**TRY IT:**
Copy out everything from the line containing "True or false: Aggravated" down to the end of the data below, reproducing each line without change. Leave the pictures out of your copy.

**TASK INPUT:**
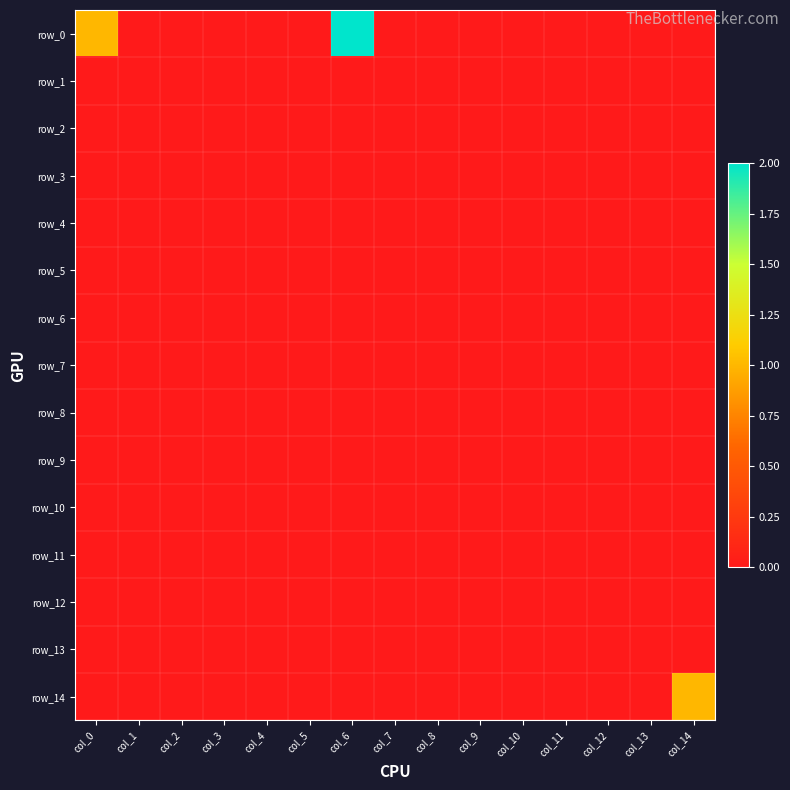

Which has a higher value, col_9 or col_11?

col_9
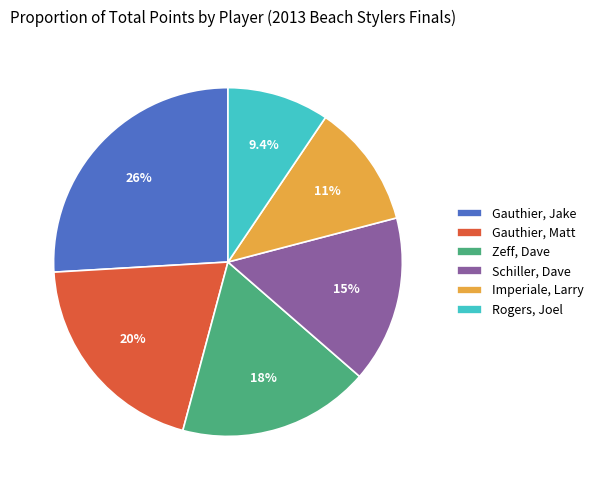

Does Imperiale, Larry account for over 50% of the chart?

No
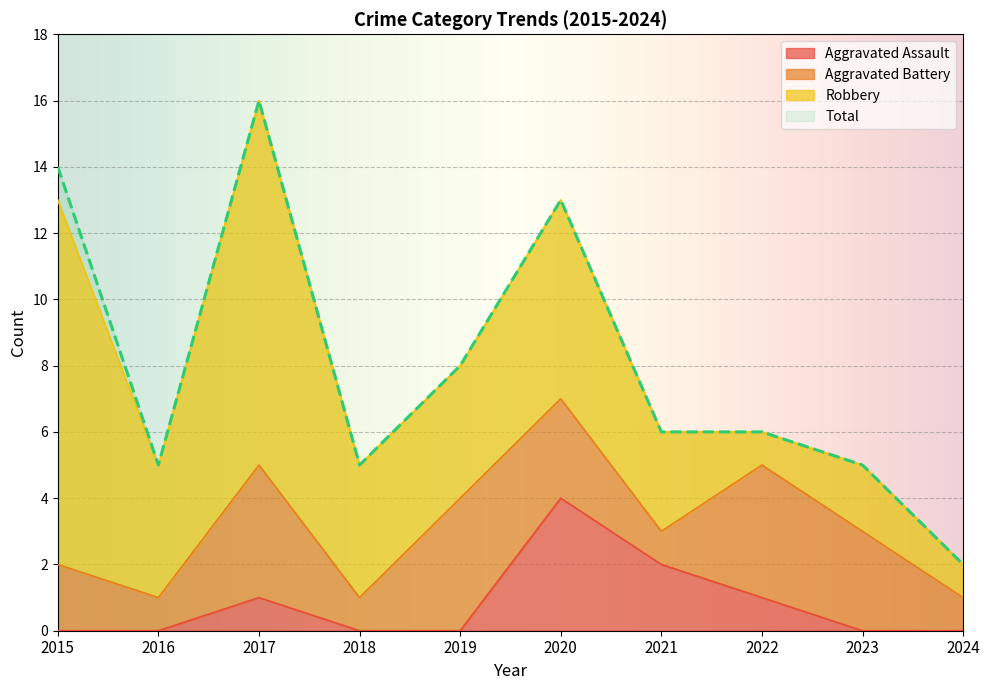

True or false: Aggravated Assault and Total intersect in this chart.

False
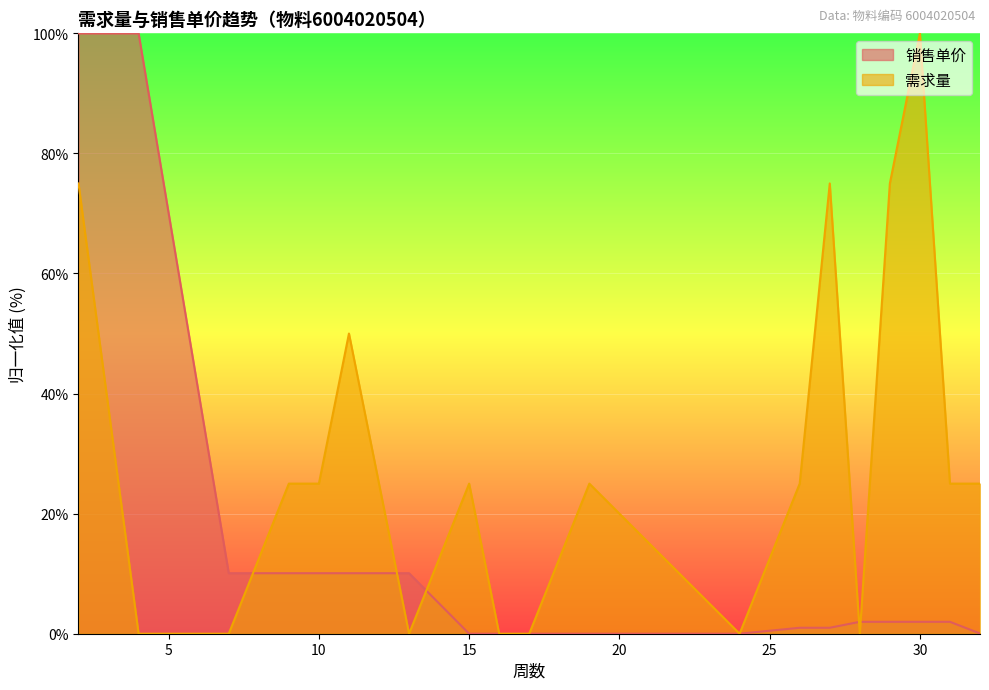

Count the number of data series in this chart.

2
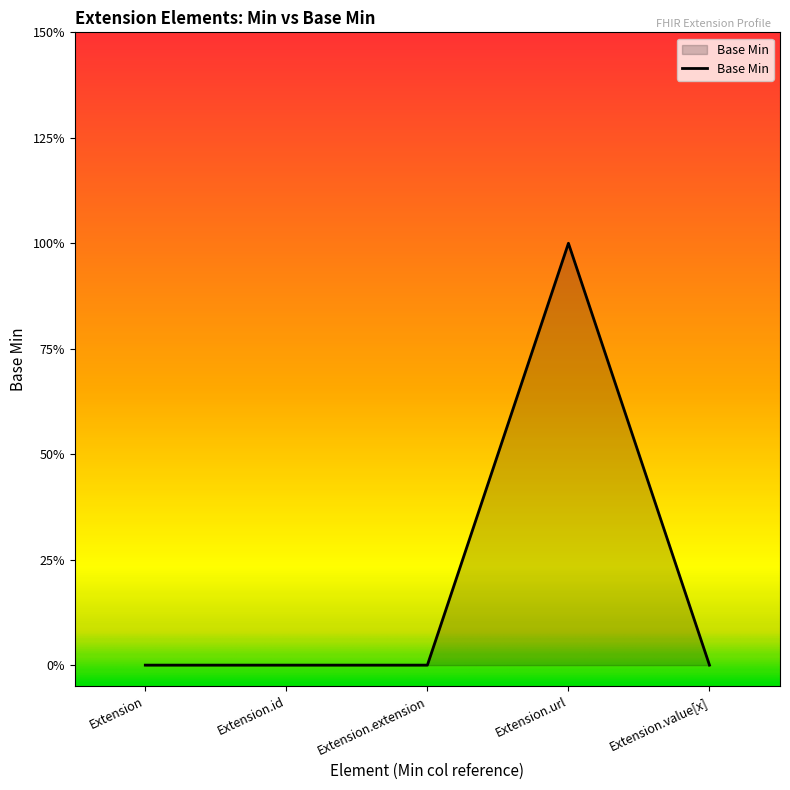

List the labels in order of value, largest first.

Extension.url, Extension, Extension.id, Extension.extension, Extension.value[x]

**SOLVED EXERCISE:**
True or false: Aggravated Assault and Total intersect in this chart.

False

Count the number of data series in this chart.

2

List the labels in order of value, largest first.

Extension.url, Extension, Extension.id, Extension.extension, Extension.value[x]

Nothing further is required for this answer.